Scrawny Gecko Strips new cotton!
Get yours now www.theflavourmill.co.za​

Reactions: Like 3


----------



## Andre (11/6/18)

Sounds interesting. Show us a strip?

Reactions: Like 1 | Agree 2


----------



## RainstormZA (11/6/18)

Strip show, anyone?

Reactions: Funny 9


----------



## Erica (11/6/18)

Andre said:


> Sounds interesting.

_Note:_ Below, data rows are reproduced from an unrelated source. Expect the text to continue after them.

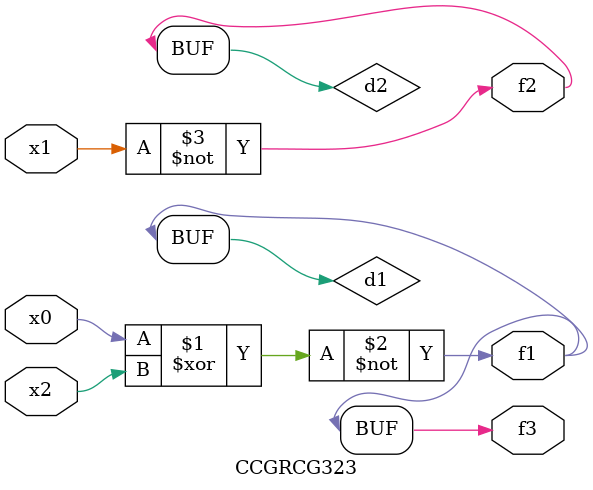
<source format=v>
module CCGRCG323(
	input x0, x1, x2,
	output f1, f2, f3
);

	wire d1, d2, d3;

	xnor (d1, x0, x2);
	nand (d2, x1);
	nor (d3, x1, x2);
	assign f1 = d1;
	assign f2 = d2;
	assign f3 = d1;
endmodule

</source>
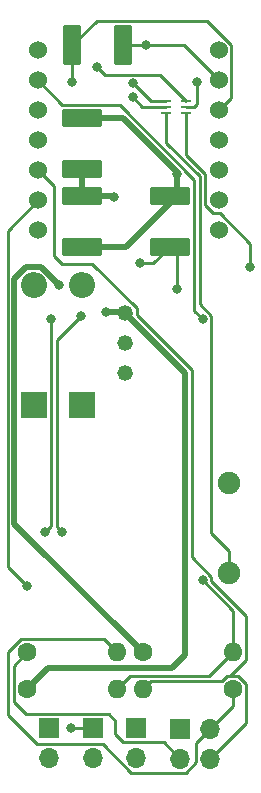
<source format=gtl>
%TF.GenerationSoftware,KiCad,Pcbnew,7.0.10*%
%TF.CreationDate,2024-06-11T23:19:59-07:00*%
%TF.ProjectId,NB002-NGP,4e423030-322d-44e4-9750-2e6b69636164,rev?*%
%TF.SameCoordinates,Original*%
%TF.FileFunction,Copper,L1,Top*%
%TF.FilePolarity,Positive*%
%FSLAX46Y46*%
G04 Gerber Fmt 4.6, Leading zero omitted, Abs format (unit mm)*
G04 Created by KiCad (PCBNEW 7.0.10) date 2024-06-11 23:19:59*
%MOMM*%
%LPD*%
G01*
G04 APERTURE LIST*
G04 Aperture macros list*
%AMRoundRect*
0 Rectangle with rounded corners*
0 $1 Rounding radius*
0 $2 $3 $4 $5 $6 $7 $8 $9 X,Y pos of 4 corners*
0 Add a 4 corners polygon primitive as box body*
4,1,4,$2,$3,$4,$5,$6,$7,$8,$9,$2,$3,0*
0 Add four circle primitives for the rounded corners*
1,1,$1+$1,$2,$3*
1,1,$1+$1,$4,$5*
1,1,$1+$1,$6,$7*
1,1,$1+$1,$8,$9*
0 Add four rect primitives between the rounded corners*
20,1,$1+$1,$2,$3,$4,$5,0*
20,1,$1+$1,$4,$5,$6,$7,0*
20,1,$1+$1,$6,$7,$8,$9,0*
20,1,$1+$1,$8,$9,$2,$3,0*%
G04 Aperture macros list end*
%TA.AperFunction,ComponentPad*%
%ADD10R,2.200000X2.200000*%
%TD*%
%TA.AperFunction,ComponentPad*%
%ADD11O,2.200000X2.200000*%
%TD*%
%TA.AperFunction,ComponentPad*%
%ADD12R,1.700000X1.700000*%
%TD*%
%TA.AperFunction,ComponentPad*%
%ADD13O,1.700000X1.700000*%
%TD*%
%TA.AperFunction,SMDPad,CuDef*%
%ADD14R,0.812800X0.228600*%
%TD*%
%TA.AperFunction,SMDPad,CuDef*%
%ADD15RoundRect,0.250000X1.450000X-0.537500X1.450000X0.537500X-1.450000X0.537500X-1.450000X-0.537500X0*%
%TD*%
%TA.AperFunction,ComponentPad*%
%ADD16C,1.320800*%
%TD*%
%TA.AperFunction,ComponentPad*%
%ADD17C,1.600000*%
%TD*%
%TA.AperFunction,ComponentPad*%
%ADD18O,1.600000X1.600000*%
%TD*%
%TA.AperFunction,SMDPad,CuDef*%
%ADD19RoundRect,0.250000X-0.537500X-1.450000X0.537500X-1.450000X0.537500X1.450000X-0.537500X1.450000X0*%
%TD*%
%TA.AperFunction,ComponentPad*%
%ADD20C,1.905000*%
%TD*%
%TA.AperFunction,ComponentPad*%
%ADD21C,1.524000*%
%TD*%
%TA.AperFunction,ViaPad*%
%ADD22C,0.800000*%
%TD*%
%TA.AperFunction,Conductor*%
%ADD23C,0.250000*%
%TD*%
%TA.AperFunction,Conductor*%
%ADD24C,0.500000*%
%TD*%
G04 APERTURE END LIST*
D10*
%TO.P,D1,1,K*%
%TO.N,Net-(D1-K)*%
X117600000Y-107880000D03*
D11*
%TO.P,D1,2,A*%
%TO.N,Net-(D1-A)*%
X117600000Y-97720000D03*
%TD*%
D12*
%TO.P,SW2,1*%
%TO.N,unconnected-(U4-D1-Pad2)*%
X118900000Y-135225000D03*
D13*
%TO.P,SW2,2*%
%TO.N,unconnected-(U4-D2-Pad3)*%
X118900000Y-137765000D03*
%TD*%
D14*
%TO.P,H1,1*%
%TO.N,Net-(HBridge1-In1)*%
X128798200Y-82100002D03*
%TO.P,H1,2*%
%TO.N,unconnected-(U4-D8-Pad9)*%
X128798200Y-82600001D03*
%TO.P,H1,3*%
%TO.N,Net-(B4--)*%
X128798200Y-83100000D03*
%TO.P,H1,4*%
%TO.N,Net-(HBridge1-Out2)*%
X130500000Y-83100000D03*
%TO.P,H1,5*%
%TO.N,Net-(B4-+)*%
X130500000Y-82600001D03*
%TO.P,H1,6*%
%TO.N,Net-(HBridge1-Out1)*%
X130500000Y-82100002D03*
%TD*%
D15*
%TO.P,C2,1*%
%TO.N,Net-(HBridge1-VDD)*%
X121700000Y-87837500D03*
%TO.P,C2,2*%
%TO.N,Net-(D1-K)*%
X121700000Y-83562500D03*
%TD*%
%TO.P,C1,1*%
%TO.N,Net-(B4-+)*%
X129100000Y-94437500D03*
%TO.P,C1,2*%
%TO.N,Net-(D1-K)*%
X129100000Y-90162500D03*
%TD*%
D16*
%TO.P,SW1,1,A*%
%TO.N,Net-(B4-+)*%
X125324900Y-102600000D03*
%TO.P,SW1,2,B*%
%TO.N,Net-(HBridge1-VDD)*%
X125324900Y-100060000D03*
%TO.P,SW1,3,C*%
%TO.N,unconnected-(SW1-C-Pad3)*%
X125324900Y-105140000D03*
%TD*%
D12*
%TO.P,U2,1,GND*%
%TO.N,Net-(U2-GND)*%
X130000000Y-135260000D03*
D13*
%TO.P,U2,2,VDD*%
%TO.N,Net-(U2-VDD)*%
X132540000Y-135260000D03*
%TO.P,U2,3,SCL*%
%TO.N,Net-(U2-SCL)*%
X130000000Y-137800000D03*
%TO.P,U2,4,SDA*%
%TO.N,Net-(U2-SDA)*%
X132540000Y-137800000D03*
%TD*%
D12*
%TO.P,B4,1,+*%
%TO.N,Net-(B4-+)*%
X126300000Y-135225000D03*
D13*
%TO.P,B4,2,-*%
%TO.N,Net-(B4--)*%
X126300000Y-137765000D03*
%TD*%
D17*
%TO.P,R4,1*%
%TO.N,Net-(U2-SCL)*%
X117025100Y-128800000D03*
D18*
%TO.P,R4,2*%
%TO.N,Net-(U2-VDD)*%
X124645100Y-128800000D03*
%TD*%
D19*
%TO.P,C4,1*%
%TO.N,Net-(U2-VDD)*%
X120862500Y-77400000D03*
%TO.P,C4,2*%
%TO.N,Net-(U2-GND)*%
X125137500Y-77400000D03*
%TD*%
D20*
%TO.P,F1,1*%
%TO.N,Net-(D1-K)*%
X134120000Y-114490000D03*
%TO.P,F1,2*%
%TO.N,Net-(B4--)*%
X134120000Y-122110000D03*
%TD*%
D17*
%TO.P,R2,1*%
%TO.N,Net-(D2-A)*%
X126835100Y-128800000D03*
D18*
%TO.P,R2,2*%
%TO.N,Net-(U4-D0)*%
X134455100Y-128800000D03*
%TD*%
D12*
%TO.P,M1,1,+*%
%TO.N,Net-(HBridge1-Out1)*%
X122600000Y-135225000D03*
D13*
%TO.P,M1,2,-*%
%TO.N,Net-(HBridge1-Out2)*%
X122600000Y-137765000D03*
%TD*%
D10*
%TO.P,D2,1,K*%
%TO.N,Net-(D1-A)*%
X121700000Y-107880000D03*
D11*
%TO.P,D2,2,A*%
%TO.N,Net-(D2-A)*%
X121700000Y-97720000D03*
%TD*%
D17*
%TO.P,R1,1*%
%TO.N,Net-(HBridge1-VDD)*%
X117035100Y-131900000D03*
D18*
%TO.P,R1,2*%
%TO.N,Net-(U4-D0)*%
X124655100Y-131900000D03*
%TD*%
D21*
%TO.P,U4,0*%
%TO.N,N/C*%
X117957500Y-77830400D03*
%TO.P,U4,1,D0*%
%TO.N,Net-(U4-D0)*%
X117957500Y-80370400D03*
%TO.P,U4,2,D1*%
%TO.N,unconnected-(U4-D1-Pad2)*%
X117957500Y-82910400D03*
%TO.P,U4,3,D2*%
%TO.N,unconnected-(U4-D2-Pad3)*%
X117957500Y-85450400D03*
%TO.P,U4,3V3*%
%TO.N,Net-(U2-VDD)*%
X133257500Y-82910400D03*
%TO.P,U4,4,D3*%
%TO.N,Net-(U2-SDA)*%
X117957500Y-87990400D03*
%TO.P,U4,5,D4_SDA*%
%TO.N,Net-(U2-SCL)*%
X117957500Y-90530400D03*
%TO.P,U4,5V*%
%TO.N,N/C*%
X133257500Y-77830400D03*
%TO.P,U4,6,D5_SCL*%
X117957500Y-93070400D03*
%TO.P,U4,7,D6*%
%TO.N,Net-(U4-D6)*%
X133257500Y-93070400D03*
%TO.P,U4,8,D7*%
%TO.N,Net-(U4-D7)*%
X133257500Y-90530400D03*
%TO.P,U4,9,D8*%
%TO.N,unconnected-(U4-D8-Pad9)*%
X133257500Y-87990400D03*
%TO.P,U4,10,D9*%
%TO.N,Net-(HBridge1-In1)*%
X133257500Y-85450400D03*
%TO.P,U4,GND*%
%TO.N,Net-(U2-GND)*%
X133257500Y-80370400D03*
%TD*%
D17*
%TO.P,R3,1*%
%TO.N,Net-(U2-VDD)*%
X134455100Y-131900000D03*
D18*
%TO.P,R3,2*%
%TO.N,Net-(U2-SDA)*%
X126835100Y-131900000D03*
%TD*%
D15*
%TO.P,C3,1*%
%TO.N,Net-(D1-K)*%
X121700000Y-94437500D03*
%TO.P,C3,2*%
%TO.N,Net-(HBridge1-VDD)*%
X121700000Y-90162500D03*
%TD*%
D22*
%TO.N,Net-(B4-+)*%
X126600000Y-95800000D03*
X129700000Y-98000000D03*
X131400000Y-80500000D03*
%TO.N,Net-(D1-K)*%
X129700000Y-88300000D03*
%TO.N,Net-(HBridge1-VDD)*%
X124400000Y-90200000D03*
X123700000Y-100000000D03*
%TO.N,Net-(D2-A)*%
X119780000Y-97720000D03*
%TO.N,Net-(HBridge1-Out1)*%
X120800000Y-135200000D03*
X123000000Y-79200000D03*
%TO.N,Net-(HBridge1-Out2)*%
X135900000Y-96200000D03*
%TO.N,Net-(U4-D0)*%
X131900000Y-122700000D03*
X131900000Y-100600000D03*
%TO.N,Net-(U2-VDD)*%
X120862500Y-80462500D03*
%TO.N,Net-(U2-SCL)*%
X117000000Y-123200000D03*
%TO.N,Net-(U2-GND)*%
X127100000Y-77400000D03*
%TO.N,unconnected-(U4-D1-Pad2)*%
X120000000Y-118600000D03*
X121600000Y-100300000D03*
%TO.N,unconnected-(U4-D2-Pad3)*%
X119100000Y-100600000D03*
X118600000Y-118600000D03*
%TO.N,unconnected-(U4-D8-Pad9)*%
X126000000Y-81800000D03*
%TO.N,Net-(HBridge1-In1)*%
X126000000Y-80600000D03*
%TD*%
D23*
%TO.N,Net-(B4-+)*%
X129100000Y-94437500D02*
X127737500Y-95800000D01*
X131170701Y-82600001D02*
X131400000Y-82370702D01*
X131400000Y-82370702D02*
X131400000Y-80500000D01*
X130500000Y-82600001D02*
X131170701Y-82600001D01*
X127737500Y-95800000D02*
X126600000Y-95800000D01*
X129700000Y-98000000D02*
X129700000Y-94437500D01*
%TO.N,Net-(B4--)*%
X132625000Y-100299695D02*
X131650000Y-99324695D01*
X128798200Y-83100000D02*
X128798200Y-85648200D01*
X128798200Y-85648200D02*
X131650000Y-88500000D01*
X134120000Y-120220000D02*
X132625000Y-118725000D01*
X134120000Y-122110000D02*
X134120000Y-120220000D01*
X131650000Y-99324695D02*
X131650000Y-88500000D01*
X132625000Y-118725000D02*
X132625000Y-100299695D01*
D24*
%TO.N,Net-(D1-K)*%
X121700000Y-94437500D02*
X125425000Y-94437500D01*
X121700000Y-83562500D02*
X125174633Y-83562500D01*
X129700000Y-88300000D02*
X129700000Y-90162500D01*
X125174633Y-83562500D02*
X129700000Y-88087867D01*
X129700000Y-88087867D02*
X129700000Y-88300000D01*
X125425000Y-94437500D02*
X129700000Y-90162500D01*
%TO.N,Net-(HBridge1-VDD)*%
X130400000Y-128973372D02*
X130400000Y-105135100D01*
X118835100Y-130100000D02*
X129273372Y-130100000D01*
X121700000Y-87837500D02*
X121700000Y-90162500D01*
X125264900Y-100000000D02*
X125324900Y-100060000D01*
X124400000Y-90200000D02*
X124362500Y-90162500D01*
X130400000Y-105135100D02*
X125324900Y-100060000D01*
X124362500Y-90162500D02*
X121700000Y-90162500D01*
X129273372Y-130100000D02*
X130400000Y-128973372D01*
X123700000Y-100000000D02*
X125264900Y-100000000D01*
X117035100Y-131900000D02*
X118835100Y-130100000D01*
%TO.N,Net-(D2-A)*%
X115975000Y-97152968D02*
X115975000Y-117939900D01*
X119780000Y-97707968D02*
X118242032Y-96170000D01*
X116957968Y-96170000D02*
X115975000Y-97152968D01*
X118242032Y-96170000D02*
X116957968Y-96170000D01*
X115975000Y-117939900D02*
X126835100Y-128800000D01*
X119780000Y-97720000D02*
X119780000Y-97707968D01*
D23*
%TO.N,Net-(HBridge1-Out1)*%
X123675000Y-79875000D02*
X128274998Y-79875000D01*
X122600000Y-135225000D02*
X120825000Y-135225000D01*
X128274998Y-79875000D02*
X130500000Y-82100002D01*
X123000000Y-79200000D02*
X123675000Y-79875000D01*
X120825000Y-135225000D02*
X120800000Y-135200000D01*
%TO.N,Net-(HBridge1-Out2)*%
X132100000Y-90950000D02*
X132100000Y-88300000D01*
X135900000Y-94175649D02*
X133341751Y-91617400D01*
X133341751Y-91617400D02*
X132767400Y-91617400D01*
X130500000Y-83100000D02*
X130500000Y-86700000D01*
X130500000Y-86700000D02*
X132100000Y-88300000D01*
X132767400Y-91617400D02*
X132100000Y-90950000D01*
X135900000Y-96200000D02*
X135900000Y-94175649D01*
%TO.N,Net-(U4-D0)*%
X131200000Y-88774695D02*
X131200000Y-99900000D01*
X134455100Y-128800000D02*
X132480100Y-130775000D01*
X134455100Y-125255100D02*
X131900000Y-122700000D01*
X134455100Y-128800000D02*
X134455100Y-125255100D01*
X117957500Y-80370400D02*
X120037100Y-82450000D01*
X132480100Y-130775000D02*
X125780100Y-130775000D01*
X120037100Y-82450000D02*
X124875305Y-82450000D01*
X131200000Y-99900000D02*
X131900000Y-100600000D01*
X124875305Y-82450000D02*
X131200000Y-88774695D01*
X125780100Y-130775000D02*
X124655100Y-131900000D01*
%TO.N,Net-(U2-VDD)*%
X125848299Y-138975000D02*
X130490000Y-138975000D01*
X115450000Y-134125000D02*
X117915000Y-136590000D01*
X131365000Y-136435000D02*
X132540000Y-135260000D01*
X116559109Y-127675000D02*
X115450000Y-128784109D01*
X133257500Y-82910400D02*
X134344500Y-81823400D01*
X123463299Y-136590000D02*
X125848299Y-138975000D01*
X123520100Y-127675000D02*
X116559109Y-127675000D01*
X120862500Y-80462500D02*
X120862500Y-77400000D01*
X134344500Y-77380149D02*
X132264351Y-75300000D01*
X115450000Y-128784109D02*
X115450000Y-134125000D01*
X131365000Y-138100000D02*
X131365000Y-136435000D01*
X124645100Y-128800000D02*
X123520100Y-127675000D01*
X134344500Y-81823400D02*
X134344500Y-77380149D01*
X117915000Y-136590000D02*
X123463299Y-136590000D01*
X122962500Y-75300000D02*
X120862500Y-77400000D01*
X130490000Y-138975000D02*
X131365000Y-138100000D01*
X134455100Y-133344900D02*
X134455100Y-131900000D01*
X132540000Y-135260000D02*
X134455100Y-133344900D01*
X132264351Y-75300000D02*
X122962500Y-75300000D01*
%TO.N,Net-(U2-SDA)*%
X119300000Y-95200000D02*
X119300000Y-89332900D01*
X130975000Y-120749695D02*
X130975000Y-104896927D01*
X133989109Y-130775000D02*
X134225000Y-130775000D01*
X132625000Y-122399695D02*
X130975000Y-120749695D01*
X133989109Y-130775000D02*
X134921091Y-130775000D01*
X122558467Y-95900000D02*
X120000000Y-95900000D01*
X134225000Y-130775000D02*
X135580100Y-129419900D01*
X135580100Y-131434009D02*
X135580100Y-134759900D01*
X120000000Y-95900000D02*
X119300000Y-95200000D01*
X135580100Y-134759900D02*
X132540000Y-137800000D01*
X127510100Y-131225000D02*
X133539109Y-131225000D01*
X134921091Y-130775000D02*
X135580100Y-131434009D01*
X126835100Y-131900000D02*
X127510100Y-131225000D01*
X135580100Y-129419900D02*
X135580100Y-125743704D01*
X119300000Y-89332900D02*
X117957500Y-87990400D01*
X133539109Y-131225000D02*
X133989109Y-130775000D01*
X130975000Y-104896927D02*
X126310300Y-100232228D01*
X132625000Y-122788604D02*
X132625000Y-122399695D01*
X135580100Y-125743704D02*
X132625000Y-122788604D01*
X126310300Y-99651833D02*
X122558467Y-95900000D01*
X126310300Y-100232228D02*
X126310300Y-99651833D01*
%TO.N,Net-(U2-SCL)*%
X124500000Y-135700000D02*
X124500000Y-134600000D01*
X116950000Y-134050000D02*
X115900000Y-133000000D01*
X115400000Y-93087900D02*
X117957500Y-90530400D01*
X123950000Y-134050000D02*
X116950000Y-134050000D01*
X125200000Y-136400000D02*
X124500000Y-135700000D01*
X128600000Y-136400000D02*
X125200000Y-136400000D01*
X115900000Y-129925100D02*
X117025100Y-128800000D01*
X130000000Y-137800000D02*
X128600000Y-136400000D01*
X117000000Y-123200000D02*
X115400000Y-121600000D01*
X115400000Y-121600000D02*
X115400000Y-93087900D01*
X124500000Y-134600000D02*
X123950000Y-134050000D01*
X115900000Y-133000000D02*
X115900000Y-129925100D01*
%TO.N,Net-(U2-GND)*%
X125137500Y-77400000D02*
X127100000Y-77400000D01*
X127100000Y-77400000D02*
X130287100Y-77400000D01*
X130287100Y-77400000D02*
X133257500Y-80370400D01*
%TO.N,unconnected-(U4-D1-Pad2)*%
X121600000Y-100300000D02*
X119550000Y-102350000D01*
X119550000Y-118150000D02*
X120000000Y-118600000D01*
X119550000Y-118100000D02*
X119550000Y-118150000D01*
X119550000Y-102350000D02*
X119550000Y-118100000D01*
%TO.N,unconnected-(U4-D2-Pad3)*%
X119100000Y-100600000D02*
X119100000Y-118100000D01*
X119100000Y-118100000D02*
X118600000Y-118600000D01*
X118600000Y-118600000D02*
X118700000Y-118500000D01*
%TO.N,unconnected-(U4-D8-Pad9)*%
X126800001Y-82600001D02*
X128798200Y-82600001D01*
X126000000Y-81800000D02*
X126800001Y-82600001D01*
%TO.N,Net-(HBridge1-In1)*%
X126000000Y-80600000D02*
X127500002Y-82100002D01*
X127500002Y-82100002D02*
X128798200Y-82100002D01*
%TD*%
M02*

</source>
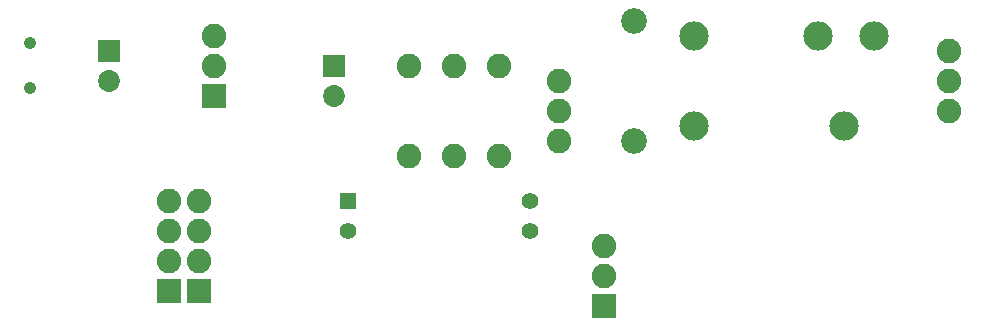
<source format=gbs>
G75*
%MOIN*%
%OFA0B0*%
%FSLAX25Y25*%
%IPPOS*%
%LPD*%
%AMOC8*
5,1,8,0,0,1.08239X$1,22.5*
%
%ADD10R,0.07300X0.07300*%
%ADD11C,0.07300*%
%ADD12R,0.08200X0.08200*%
%ADD13C,0.08200*%
%ADD14C,0.09800*%
%ADD15C,0.04146*%
%ADD16C,0.08600*%
%ADD17R,0.05556X0.05556*%
%ADD18C,0.05556*%
D10*
X0131346Y0106000D03*
X0056346Y0111000D03*
D11*
X0056346Y0101000D03*
X0131346Y0096000D03*
D12*
X0076346Y0031000D03*
X0086346Y0031000D03*
X0091346Y0096000D03*
X0221346Y0026000D03*
D13*
X0221346Y0036000D03*
X0221346Y0046000D03*
X0186346Y0076000D03*
X0171346Y0076000D03*
X0156346Y0076000D03*
X0206346Y0081000D03*
X0206346Y0091000D03*
X0206346Y0101000D03*
X0186346Y0106000D03*
X0171346Y0106000D03*
X0156346Y0106000D03*
X0091346Y0106000D03*
X0091346Y0116000D03*
X0086346Y0061000D03*
X0076346Y0061000D03*
X0076346Y0051000D03*
X0086346Y0051000D03*
X0086346Y0041000D03*
X0076346Y0041000D03*
X0336346Y0091000D03*
X0336346Y0101000D03*
X0336346Y0111000D03*
D14*
X0311346Y0116000D03*
X0292846Y0116000D03*
X0251346Y0116000D03*
X0251346Y0086000D03*
X0301346Y0086000D03*
D15*
X0030008Y0098520D03*
X0030008Y0113480D03*
D16*
X0231346Y0121000D03*
X0231346Y0081000D03*
D17*
X0136031Y0061118D03*
D18*
X0136031Y0050882D03*
X0196661Y0050882D03*
X0196661Y0061118D03*
M02*

</source>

Show us a strip?


Hi @Andre see image kindly provided by Vape Warehouse

Reactions: Like 1 | Thanks 1


----------



## RainstormZA (11/6/18)

Erica_TFM said:


> Hi @Andre see image kindly provided by Vape Warehouse


How many strips are in a packet?


----------



## Erica (18/6/18)

RainstormZA said:


> How many strips are in a packet?


It's a normal 100g bag, strips should last you long enough if you use them wisely


----------



## RainstormZA (18/6/18)

Erica_TFM said:


> It's a normal 100g bag, strips should last you long enough if you use them wisely


Rofl!!! Bacon Prime states about 10 strips along with the weight too. So I was just wondering.

Reactions: Like 1


----------



## RainstormZA (18/6/18)

@Pixstar why the dislike?


----------



## Pixstar (18/6/18)

RainstormZA said:


> @Pixstar why the dislike?


Sorry about that, the usual phone browsing mishaps. Worse now that the iPhone up/down arrows are in line with the dislike button...

Reactions: Funny 1


----------



## BumbleBee (19/6/18)

Erica_TFM said:


> It's a normal 100g bag, strips should last you long enough if you use them wisely


These are only 10g

Reactions: Like 1 | Thanks 1


----------



## RainstormZA (19/6/18)

BumbleBee said:


> These are only 10g


Lol well spotted...


----------